[Collected data]
============================================================
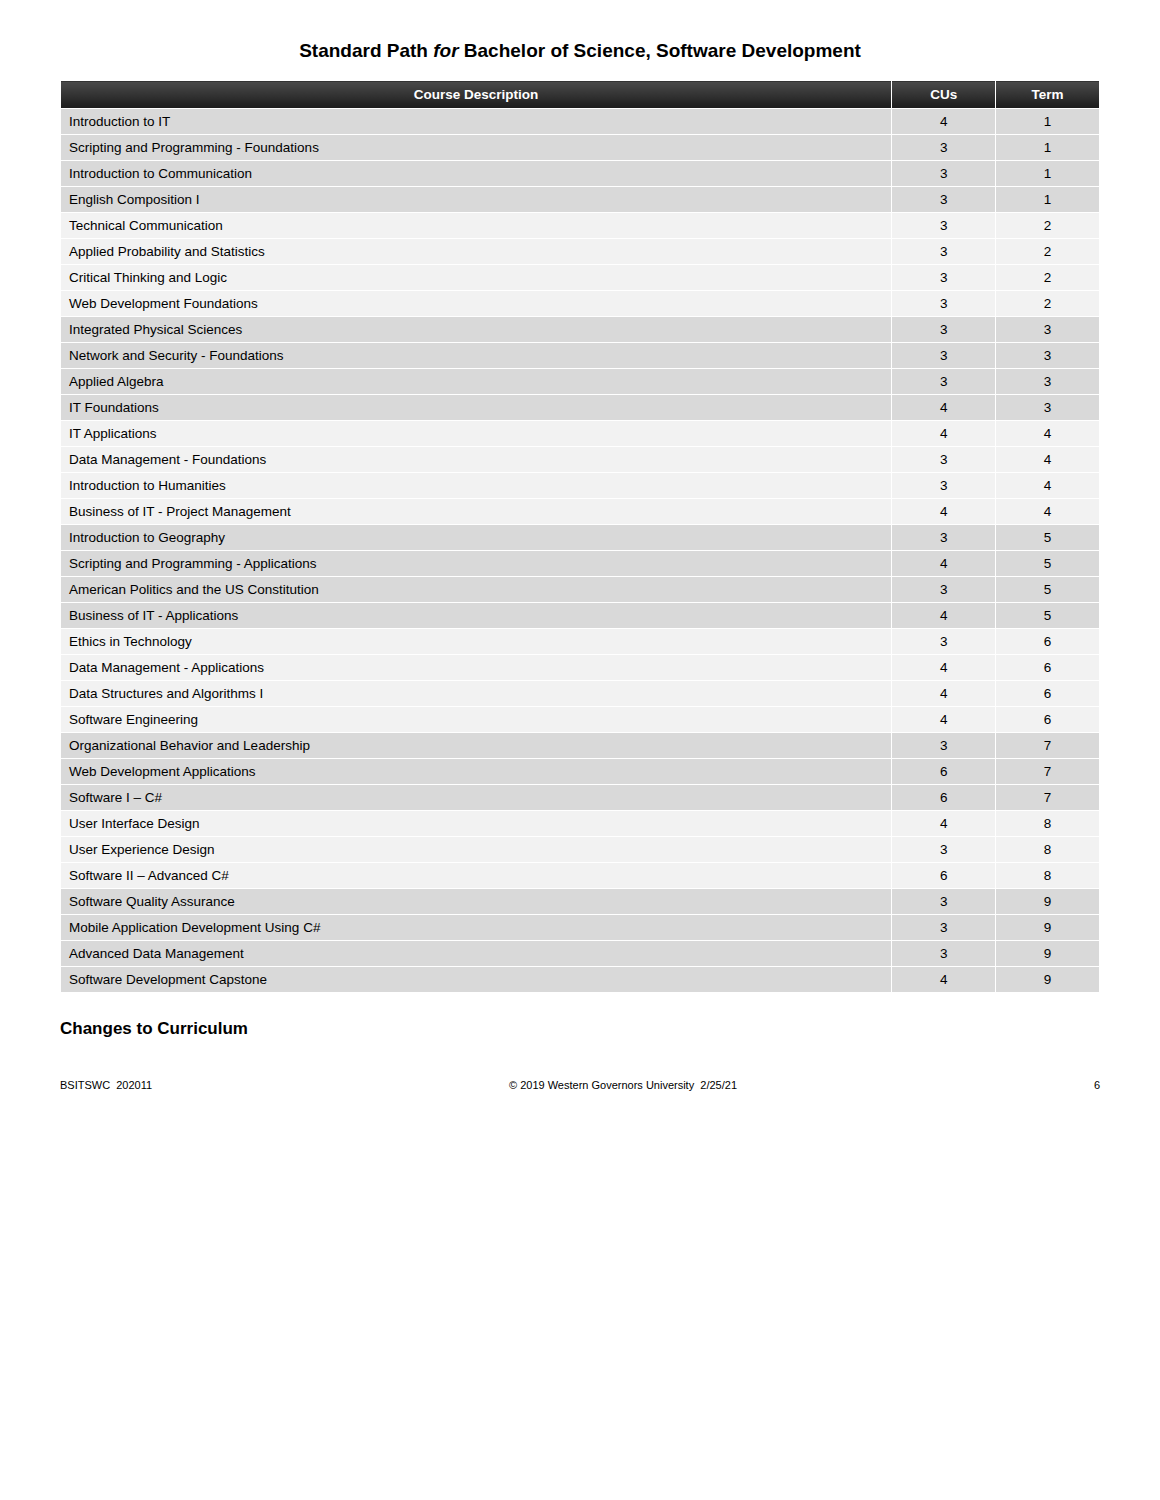Standard Path for Bachelor of Science, Software Development
| Course Description | CUs | Term |
| --- | --- | --- |
| Introduction to IT | 4 | 1 |
| Scripting and Programming - Foundations | 3 | 1 |
| Introduction to Communication | 3 | 1 |
| English Composition I | 3 | 1 |
| Technical Communication | 3 | 2 |
| Applied Probability and Statistics | 3 | 2 |
| Critical Thinking and Logic | 3 | 2 |
| Web Development Foundations | 3 | 2 |
| Integrated Physical Sciences | 3 | 3 |
| Network and Security - Foundations | 3 | 3 |
| Applied Algebra | 3 | 3 |
| IT Foundations | 4 | 3 |
| IT Applications | 4 | 4 |
| Data Management - Foundations | 3 | 4 |
| Introduction to Humanities | 3 | 4 |
| Business of IT - Project Management | 4 | 4 |
| Introduction to Geography | 3 | 5 |
| Scripting and Programming - Applications | 4 | 5 |
| American Politics and the US Constitution | 3 | 5 |
| Business of IT - Applications | 4 | 5 |
| Ethics in Technology | 3 | 6 |
| Data Management - Applications | 4 | 6 |
| Data Structures and Algorithms I | 4 | 6 |
| Software Engineering | 4 | 6 |
| Organizational Behavior and Leadership | 3 | 7 |
| Web Development Applications | 6 | 7 |
| Software I – C# | 6 | 7 |
| User Interface Design | 4 | 8 |
| User Experience Design | 3 | 8 |
| Software II – Advanced C# | 6 | 8 |
| Software Quality Assurance | 3 | 9 |
| Mobile Application Development Using C# | 3 | 9 |
| Advanced Data Management | 3 | 9 |
| Software Development Capstone | 4 | 9 |
Changes to Curriculum
BSITSWC 202011 © 2019 Western Governors University 2/25/21 6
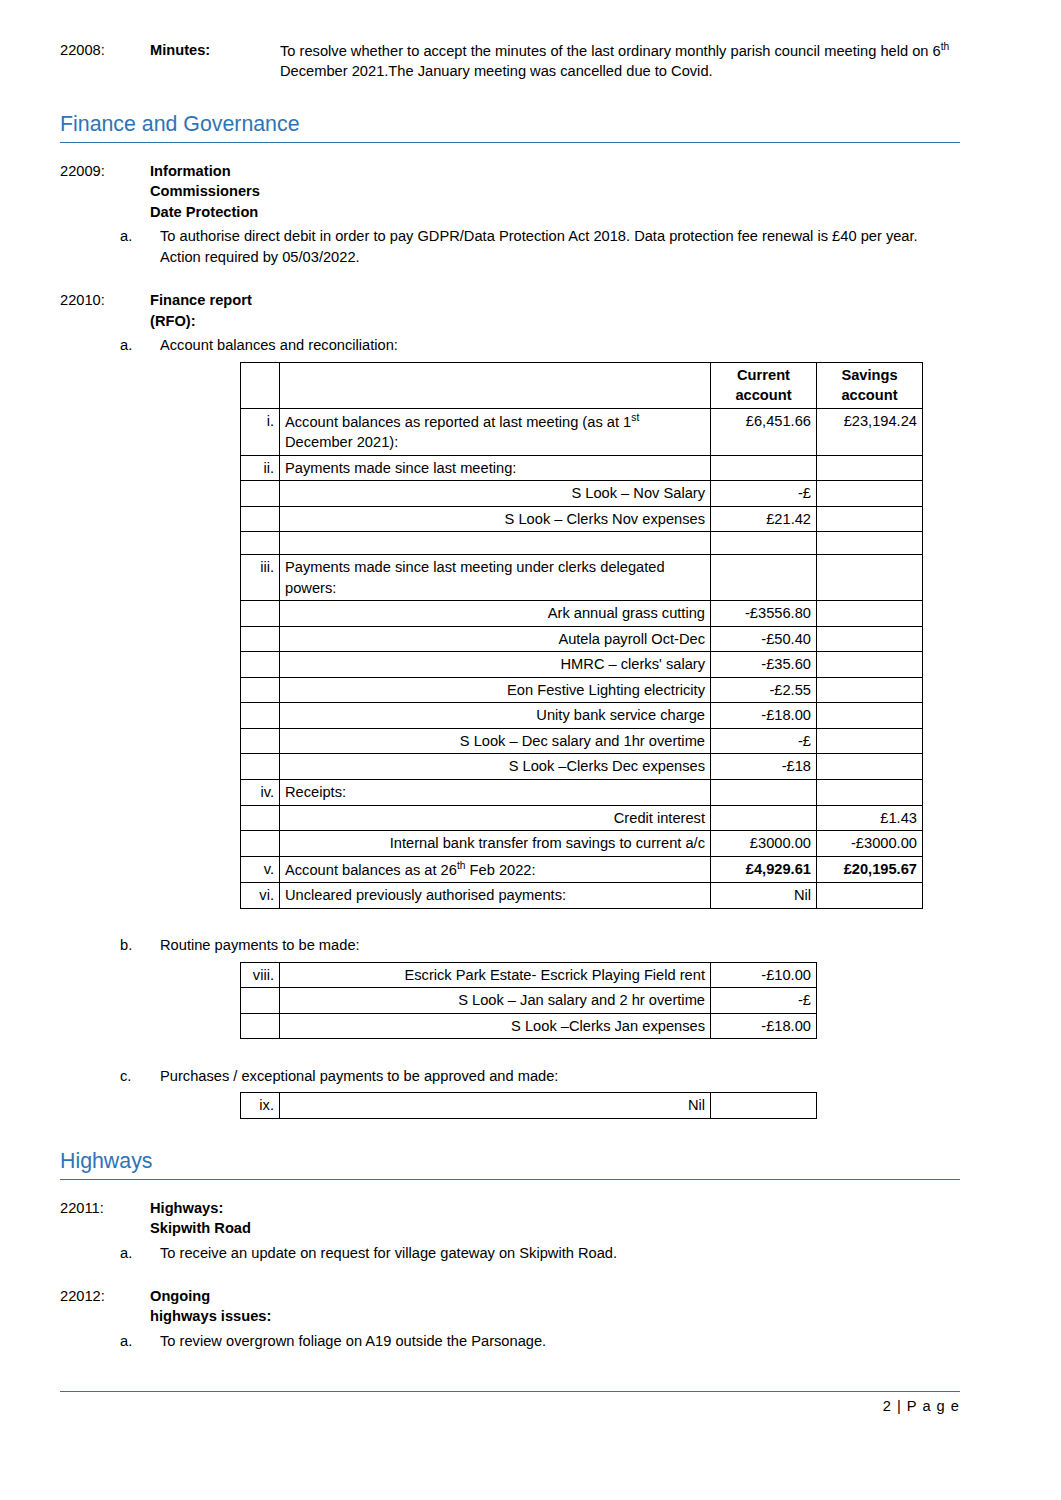22008:
Minutes:
To resolve whether to accept the minutes of the last ordinary monthly parish council meeting held on 6th December 2021.The January meeting was cancelled due to Covid.
Finance and Governance
22009:
Information Commissioners Date Protection
a.
To authorise direct debit in order to pay GDPR/Data Protection Act 2018. Data protection fee renewal is £40 per year. Action required by 05/03/2022.
22010:
Finance report (RFO):
a.
Account balances and reconciliation:
| | | Current account | Savings account |
| i. | Account balances as reported at last meeting (as at 1 st December 2021): | £6,451.66 | £23,194.24 |
| ii. | Payments made since last meeting: | | |
| | S Look – Nov Salary | -£ | |
| | S Look – Clerks Nov expenses | £21.42 | |
| iii. | Payments made since last meeting under clerks delegated powers: | | |
| | Ark annual grass cutting | -£3556.80 | |
| | Autela payroll Oct-Dec | -£50.40 | |
| | HMRC – clerks' salary | -£35.60 | |
| | Eon Festive Lighting electricity | -£2.55 | |
| | Unity bank service charge | -£18.00 | |
| | S Look – Dec salary and 1hr overtime | -£ | |
| | S Look –Clerks Dec expenses | -£18 | |
| iv. | Receipts: | | |
| | Credit interest | | £1.43 |
| | Internal bank transfer from savings to current a/c | £3000.00 | -£3000.00 |
| v. | Account balances as at 26 th Feb 2022: | £4,929.61 | £20,195.67 |
| vi. | Uncleared previously authorised payments: | Nil | |
b.
Routine payments to be made:
| viii. | Escrick Park Estate- Escrick Playing Field rent | -£10.00 |
| | S Look – Jan salary and 2 hr overtime | -£ |
| | S Look –Clerks Jan expenses | -£18.00 |
c.
Purchases / exceptional payments to be approved and made:
| ix. | Nil | |
Highways
22011:
Highways: Skipwith Road
a.
To receive an update on request for village gateway on Skipwith Road.
22012:
Ongoing highways issues:
a.
To review overgrown foliage on A19 outside the Parsonage.
2 | P a g e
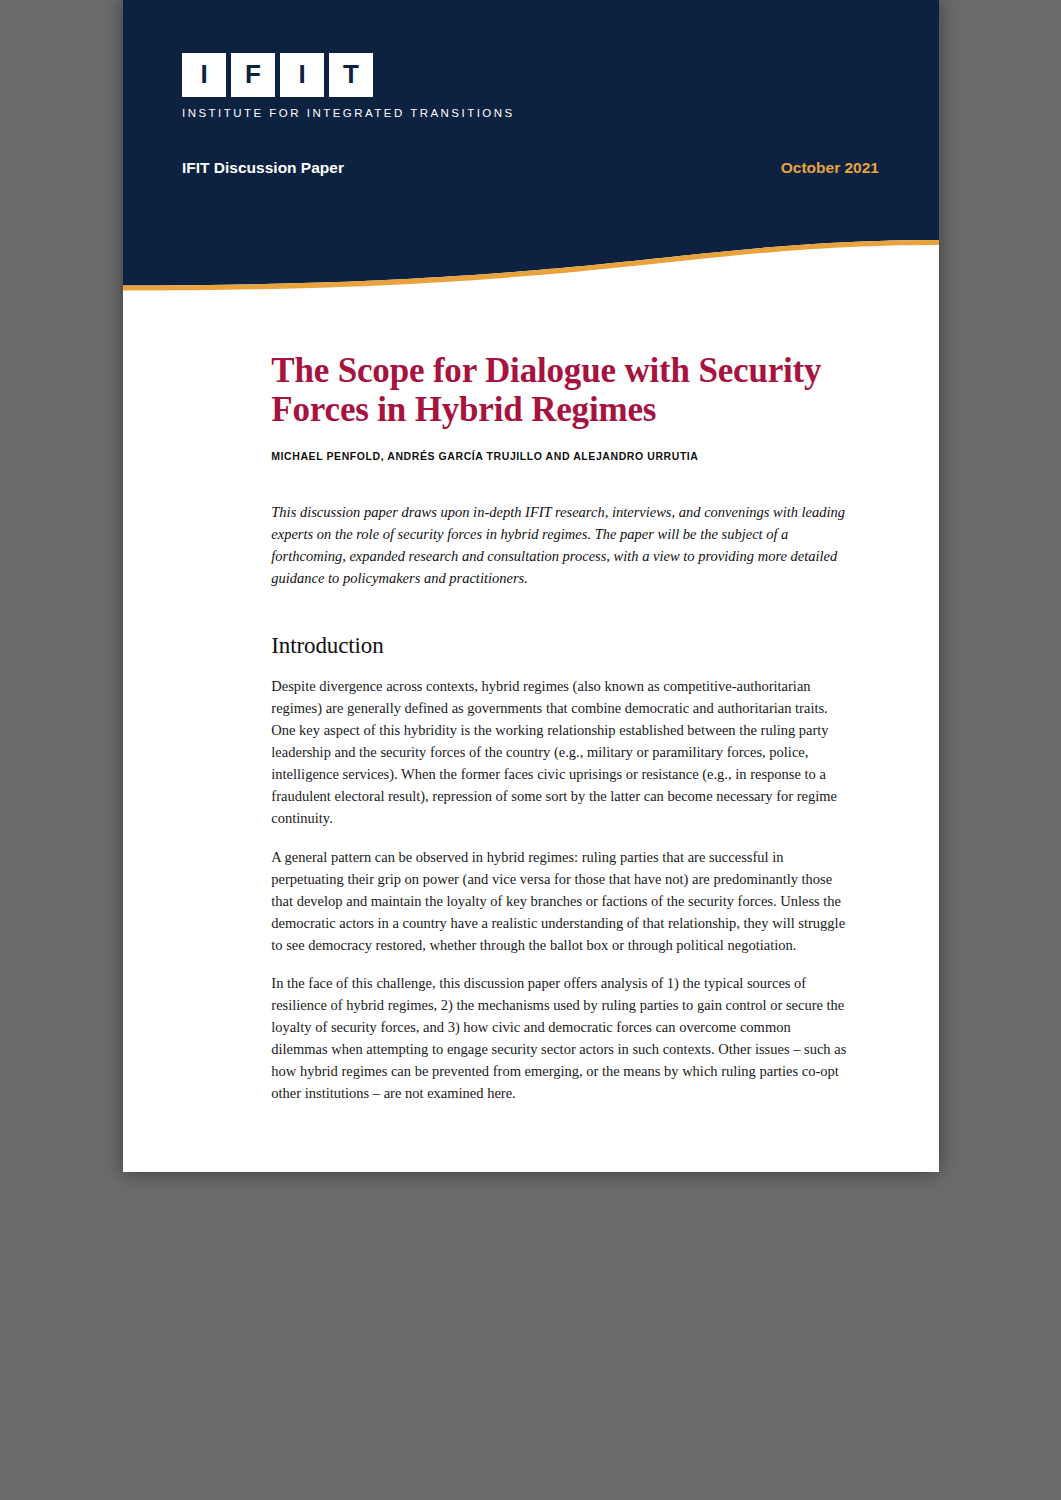IFIT
INSTITUTE FOR INTEGRATED TRANSITIONS
IFIT Discussion Paper
October 2021
The Scope for Dialogue with Security Forces in Hybrid Regimes
MICHAEL PENFOLD, ANDRÉS GARCÍA TRUJILLO AND ALEJANDRO URRUTIA
This discussion paper draws upon in-depth IFIT research, interviews, and convenings with leading experts on the role of security forces in hybrid regimes. The paper will be the subject of a forthcoming, expanded research and consultation process, with a view to providing more detailed guidance to policymakers and practitioners.
Introduction
Despite divergence across contexts, hybrid regimes (also known as competitive-authoritarian regimes) are generally defined as governments that combine democratic and authoritarian traits. One key aspect of this hybridity is the working relationship established between the ruling party leadership and the security forces of the country (e.g., military or paramilitary forces, police, intelligence services). When the former faces civic uprisings or resistance (e.g., in response to a fraudulent electoral result), repression of some sort by the latter can become necessary for regime continuity.
A general pattern can be observed in hybrid regimes: ruling parties that are successful in perpetuating their grip on power (and vice versa for those that have not) are predominantly those that develop and maintain the loyalty of key branches or factions of the security forces. Unless the democratic actors in a country have a realistic understanding of that relationship, they will struggle to see democracy restored, whether through the ballot box or through political negotiation.
In the face of this challenge, this discussion paper offers analysis of 1) the typical sources of resilience of hybrid regimes, 2) the mechanisms used by ruling parties to gain control or secure the loyalty of security forces, and 3) how civic and democratic forces can overcome common dilemmas when attempting to engage security sector actors in such contexts. Other issues – such as how hybrid regimes can be prevented from emerging, or the means by which ruling parties co-opt other institutions – are not examined here.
============================================================
PROBLEM REQUIREMENTS –
Leaving out each picture, repeat exactly the lines above from the one that contains "Software I –" through the one that contains "interest | | £1.43 |".

ANSWER BOX –
| Software I – C# | 6 | 7 |
| User Interface Design | 4 | 8 |
| User Experience Design | 3 | 8 |
| Software II – Advanced C# | 6 | 8 |
| Software Quality Assurance | 3 | 9 |
| Mobile Application Development Using C# | 3 | 9 |
| Advanced Data Management | 3 | 9 |
| Software Development Capstone | 4 | 9 |
Changes to Curriculum
BSITSWC 202011 © 2019 Western Governors University 2/25/21 6
22008:
Minutes:
To resolve whether to accept the minutes of the last ordinary monthly parish council meeting held on 6th December 2021.The January meeting was cancelled due to Covid.
Finance and Governance
22009:
Information Commissioners Date Protection
a.
To authorise direct debit in order to pay GDPR/Data Protection Act 2018. Data protection fee renewal is £40 per year. Action required by 05/03/2022.
22010:
Finance report (RFO):
a.
Account balances and reconciliation:
| | | Current account | Savings account |
| i. | Account balances as reported at last meeting (as at 1 st December 2021): | £6,451.66 | £23,194.24 |
| ii. | Payments made since last meeting: | | |
| | S Look – Nov Salary | -£ | |
| | S Look – Clerks Nov expenses | £21.42 | |
| iii. | Payments made since last meeting under clerks delegated powers: | | |
| | Ark annual grass cutting | -£3556.80 | |
| | Autela payroll Oct-Dec | -£50.40 | |
| | HMRC – clerks' salary | -£35.60 | |
| | Eon Festive Lighting electricity | -£2.55 | |
| | Unity bank service charge | -£18.00 | |
| | S Look – Dec salary and 1hr overtime | -£ | |
| | S Look –Clerks Dec expenses | -£18 | |
| iv. | Receipts: | | |
| | Credit interest | | £1.43 |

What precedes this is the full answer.